# Log end sealing idea.



## MS Sportsman (Mar 12, 2010)

Hoping to have several trees cut up soon and have been thinking about the cheapest option for sealing the ends. We have a bunch of left over paint at work so I was looking it over to see if any was dried up or not in good enough shape to use again that I could take home. Well I stumbled across a piece of a bucket of floor wax that was leftover from the cleaning co. that waxed and buffed our floors. I'm thinking about giving it a try. I doubt its much different from anchorseal. Anyone used this stuff?


----------



## djg (Dec 24, 2009)

MS Sportsman said:


> ....a bucket of floor wax that was leftover .....giving it a try.


Sounds like a good idea. Let us know how it works. I bet, gallon for gallon a new can would cost more than anchorseal, but since it's free...


----------



## Daren (Oct 14, 2006)

It's better than nothing, if it's thick I bet it works pretty well.


.


----------



## Ibangwood (Feb 25, 2010)

Ya I don't see how it couldn't work..it's purpose is to keep water coming through from hitting the floor. Give it a shot! Let me know how it goes in curious


----------



## MS Sportsman (Mar 12, 2010)

djg said:


> Sounds like a good idea. Let us know how it works. I bet, gallon for gallon a new can would cost more than anchorseal, but since it's free...


I think it runs about 75 bucks for 5 gallons, but like you said its free this time. If it works good I might can ask around and find some cheaper through some connections.


----------



## MS Sportsman (Mar 12, 2010)

Daren said:


> It's better than nothing, if it's thick I bet it works pretty well.
> 
> 
> .


Its pretty thin in the bucket. You could probably put it out through a pump up sprayer, but it seems to set up with a thicker film as it dries. It will probably take two coates to seal because the first will probably suck right in the grain.


----------



## MS Sportsman (Mar 12, 2010)

Well I cut my trees and used this stuff the other day. Kind of hard to tell how its going to do yet especially since I have never done any end sealing before. I had limited tractor time to load my logs so I had to put it on in a hurry. I rolled one coat on each end and didn't get much of a chance to let it dry before I had to start a second coat because they were already starting to load them up. I wanted to take some picsto share, but there was no time for that either.


----------



## Kirk Allen (Nov 7, 2006)

It will work but it DOES DULL BLADES! Paint is abrasive and it can dull the tips quickly! Been there done that!


----------



## MS Sportsman (Mar 12, 2010)

Kirk Allen said:


> It will work but it DOES DULL BLADES! Paint is abrasive and it can dull the tips quickly! Been there done that!

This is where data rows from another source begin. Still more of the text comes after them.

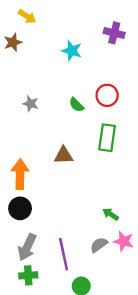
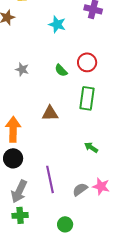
green arrow: (111, 214) -> (91, 147), moved
purple line: (64, 254) -> (50, 179), moved

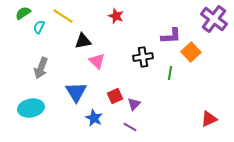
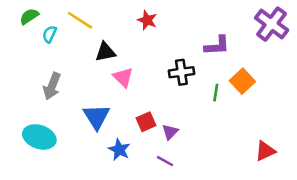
orange square: (191, 52) -> (242, 81), moved
cyan ellipse: (31, 108) -> (39, 137), turned 30

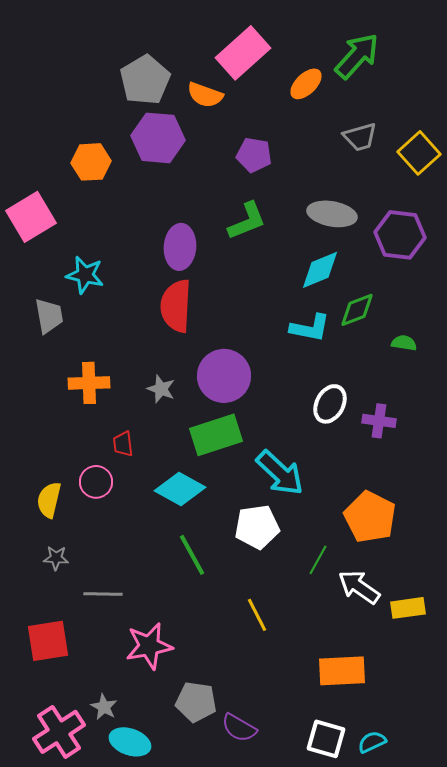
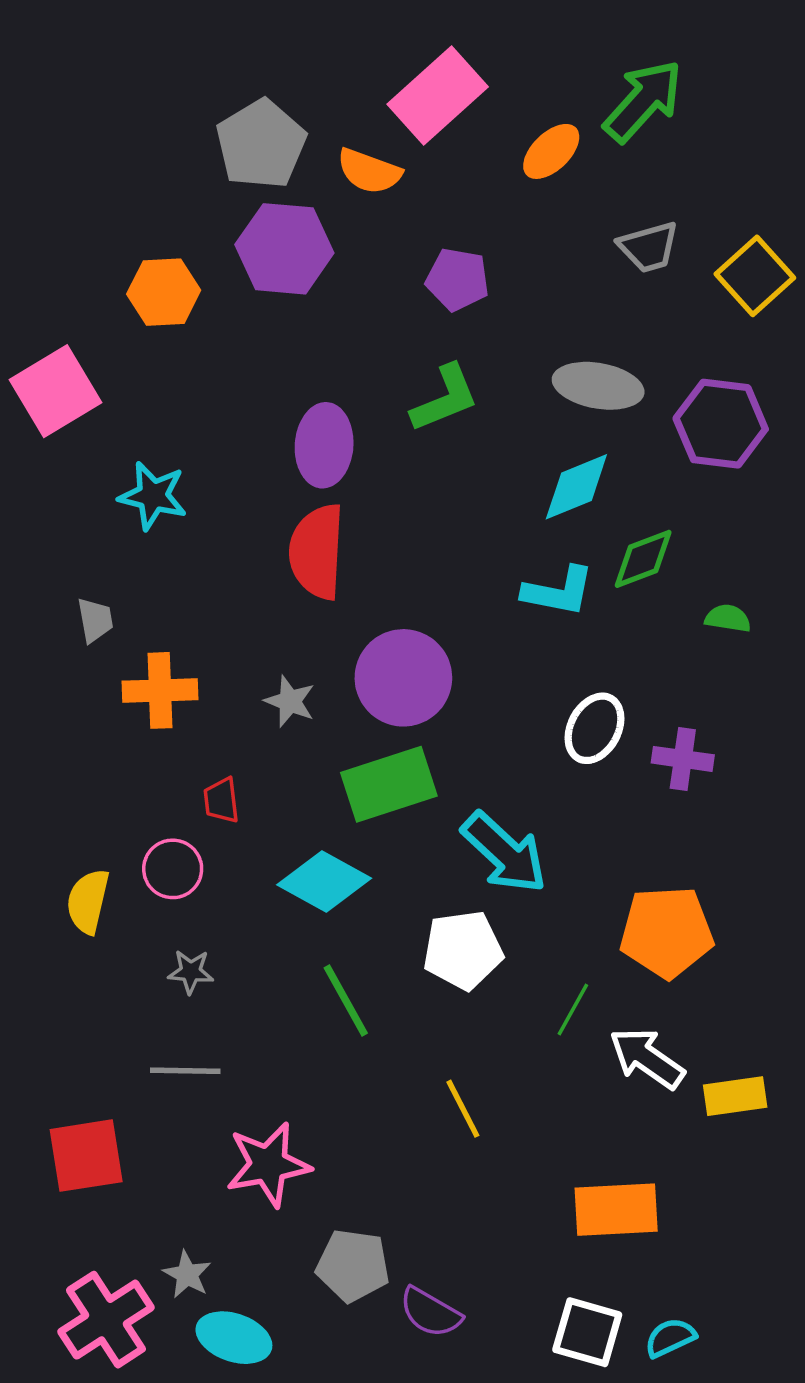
gray trapezoid: (49, 316) -> (95, 620), moved, size x0.7
orange pentagon: (370, 517) -> (667, 932), turned -30
gray star: (56, 558) -> (191, 972), moved

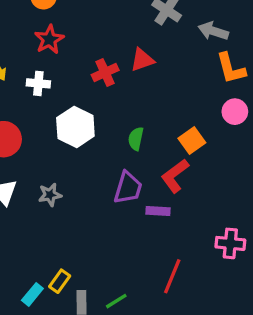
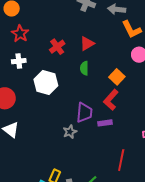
red triangle: (142, 60) -> (87, 44), moved
green semicircle: (136, 139) -> (84, 68), moved
gray star: (50, 195) -> (70, 132), moved

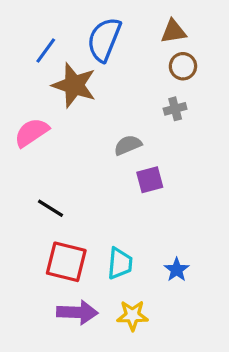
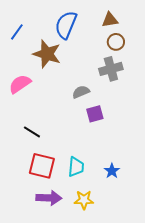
blue line: (46, 50) -> (17, 32), moved
gray cross: (175, 109) -> (111, 69), size x1.6

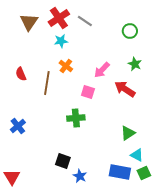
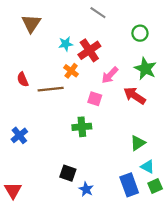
red cross: (59, 18) -> (89, 50), moved
gray line: (85, 21) -> (98, 13), moved
green star: (135, 64) -> (145, 69), size x1.5
brown line: (47, 83) -> (51, 89), turned 75
blue rectangle: (120, 172) -> (129, 185), turned 60

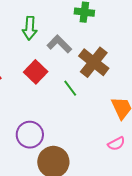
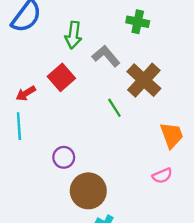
red square: (36, 72) -> (61, 77), moved
purple circle: (30, 135) -> (64, 157), size x0.7

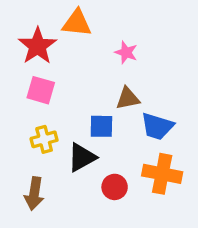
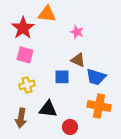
brown triangle: (128, 98) -> (78, 60), turned 35
black triangle: (82, 157) -> (48, 109), moved, turned 36
red circle: (115, 187) -> (70, 127), moved

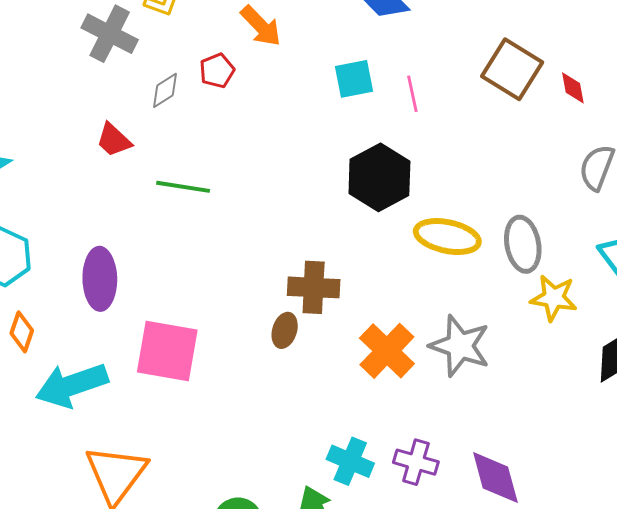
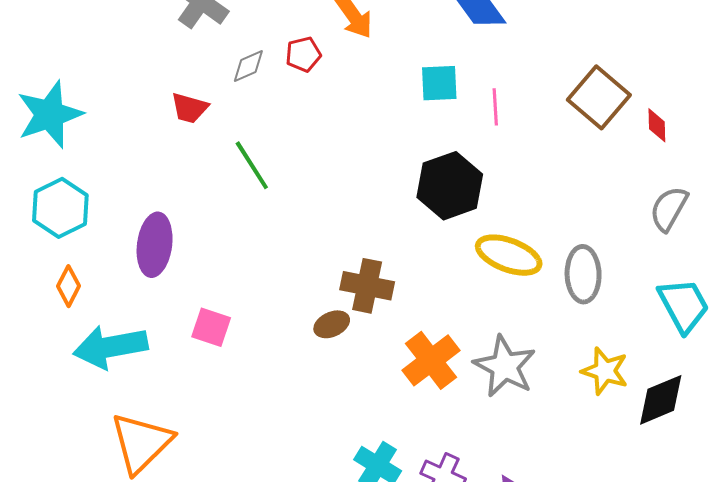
red trapezoid: (114, 140) -> (190, 108), turned -36
green line: (183, 187) -> (252, 165), turned 40
yellow star: (554, 298) -> (605, 371), moved
brown ellipse: (285, 330) -> (332, 324), turned 40
pink square: (167, 351) -> (211, 327), size x0.6

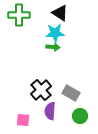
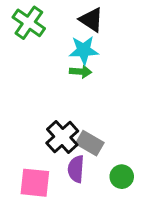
green cross: (19, 15) -> (29, 23), turned 35
gray rectangle: (71, 93) -> (90, 143), moved
pink square: (23, 120) -> (35, 183), size x1.5

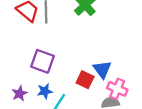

It was commercial floor wax. Not paint. I wouldn't think the wax would hurt.


----------



## Kirk Allen (Nov 7, 2006)

My bad, for some reason I read paint into the post. Wax is not a problem!


----------



## MS Sportsman (Mar 12, 2010)

Not sure my floor wax did so well. The cherry was splitting before we even cut it. Walnut seems to be doing ok.


----------



## HomeBody (Nov 24, 2010)

I used wood glue (aliphatic resin) to seal a log last fall because it was handy. Log is in my pole barn on blocks and it hasn't checked at all.


----------



## qbilder (Dec 19, 2010)

HomeBody said:


> I used wood glue (aliphatic resin) to seal a log last fall because it was handy. Log is in my pole barn on blocks and it hasn't checked at all.


I use wood glue on valuable stuff. Works better than anything I have tried, including anchorseal. But expensive so I only use it on valuable stuff.


----------